Blue Angel: The Life of Marlene Dietrich by Donald Spoto
Author:Donald Spoto [Spoto, Donald]
Language: eng
Format: epub
Publisher: Cooper Square Press
Published: 1992-02-16T11:00:00+00:00
A man who was committing suicide
Said, as his feet left the earth
Which had grown too small for him:
“How soon shall I regret this?”
Dietrich, seeing only her daughter’s inchoate lyric gifts, proudly showed the quatrain to Ernest Hemingway and Dorothy Parker (whose own grim sensibilities were perfectly matched to the young poet’s); they only remarked on the child’s gravity.
But Maria never acted out her darkest fantasies; instead, she began to take an interest in the theater. Her life had little comfort or stability until she contracted her second marriage (at the age of twenty-two) and began her own career. “Mommy grows younger and more beautiful every year,” she said when still young, “[but] I never felt good enough for her.”
During the summer of 1940, Mommy (then thirty-eight) was certainly considered beautiful and popular enough by executives at Universal that, when Joe Pasternak asked for her to star in another comedy, she was readily signed at twice the salary of Destry Rides Again. Pasternak had commissioned writers John Meehan and Harry Tugend to capitalize on the success of Destry and Dietrich’s self-satire by constructing a spoof of the Sadie Thompson–South Seas epic subgenre. Accordingly they created the role of “Bijou Blanche,” a torch singer of benevolent ill repute who floats from island to island, following and wreaking havoc among the fleet. They all arrive at a gin joint called—thus the film’s title—Seven Sinners, on the fictitious island of Boni Komba, a name contributed by Dietrich and inspired by her nickname for Remarque. Among the latest naval arrivals is a tall, handsome lieutenant (John Wayne) who almost loses his career for her sake; they part, and Bijou returns to a boozy ship’s doctor and a wandering life.
Pasternak and director Tay Garnett suggested the rugged, six-feet-four-inch John Wayne to play Dietrich’s leading man. Although Wayne, a contract player at the B studio called Republic Pictures, had made more than eighty films since 1927, he had just appeared in Stagecoach and was on the brink of his mythic stardom. But his salary was still merely four hundred dollars a week, and he was supporting a wife and children. Wanting Dietrich’s approval, Garnett invited Wayne to the Universal commissary for lunch and arranged for Dietrich to walk casually nearby to assess him. “With that wonderful floating walk,” according to the director, “Dietrich passed Wayne as if he were invisible, then paused, made a half-turn and cased him from cowlick to cowboots, then turned to me and whispered, ‘Oh, Daddy, buy me that!’ ”
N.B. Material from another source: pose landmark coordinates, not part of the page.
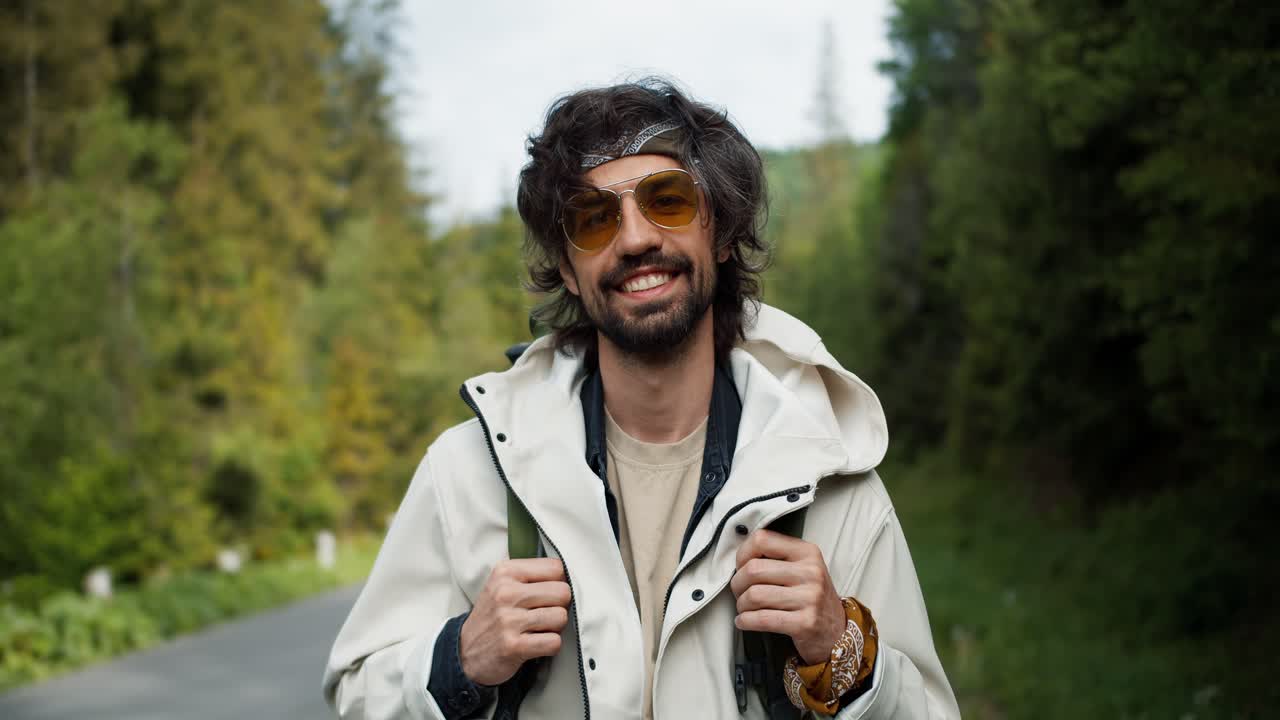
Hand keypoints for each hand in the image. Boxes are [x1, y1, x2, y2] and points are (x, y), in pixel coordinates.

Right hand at [459, 558, 570, 685]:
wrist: (465, 651)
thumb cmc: (493, 615)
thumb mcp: (503, 584)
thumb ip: (532, 575)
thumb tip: (570, 576)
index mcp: (505, 572)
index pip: (556, 567)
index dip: (558, 582)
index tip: (546, 593)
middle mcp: (506, 593)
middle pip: (563, 592)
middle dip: (559, 606)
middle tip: (543, 613)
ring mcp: (508, 620)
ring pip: (561, 617)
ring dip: (555, 627)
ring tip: (538, 629)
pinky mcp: (513, 646)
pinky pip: (554, 642)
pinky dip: (550, 646)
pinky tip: (536, 644)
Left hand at [730, 529, 845, 665]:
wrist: (837, 630)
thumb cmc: (811, 597)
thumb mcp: (802, 568)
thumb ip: (776, 557)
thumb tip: (738, 558)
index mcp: (807, 552)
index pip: (762, 540)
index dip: (742, 554)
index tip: (740, 566)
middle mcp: (811, 572)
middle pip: (754, 570)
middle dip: (737, 584)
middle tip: (739, 592)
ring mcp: (810, 598)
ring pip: (755, 595)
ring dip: (741, 605)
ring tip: (744, 608)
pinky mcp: (805, 623)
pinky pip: (762, 619)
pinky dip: (745, 621)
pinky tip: (744, 621)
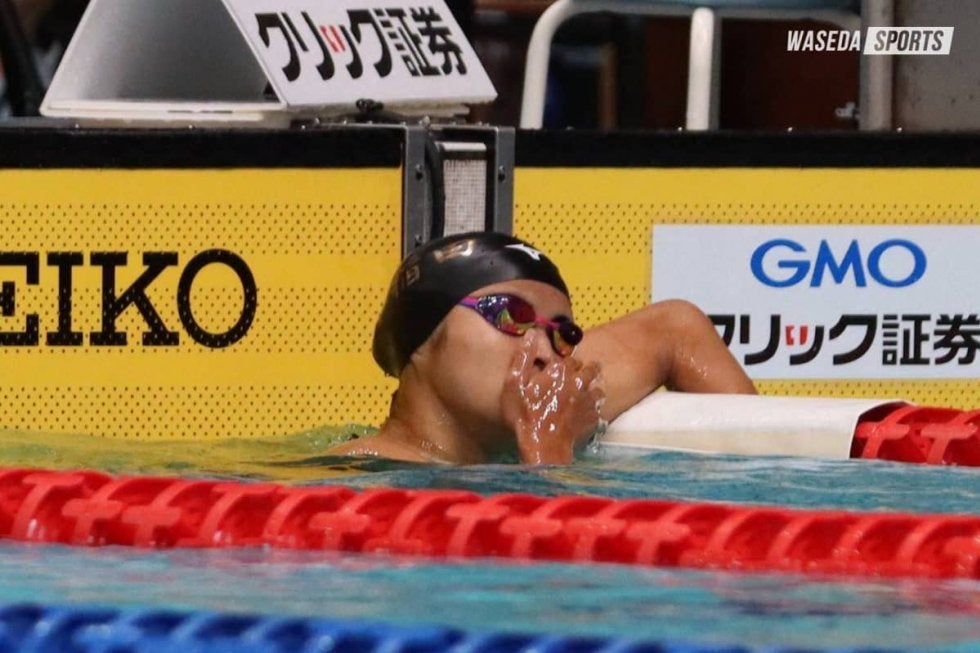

According to John Wayne’s third wife, Pilar (not married to him at that time), the subsequent developments were sheer Dietrich. Wayne was invited for a private conference in her Universal dressing room one day that June, after a session of wardrobe fittings for Seven Sinners. Dietrich dismissed the others, closed and locked the door and fixed a provocative look on Wayne while slowly asking the time. Answering her own question, she then lifted her skirt, and there, encircling her upper thigh, was a black garter with a watch.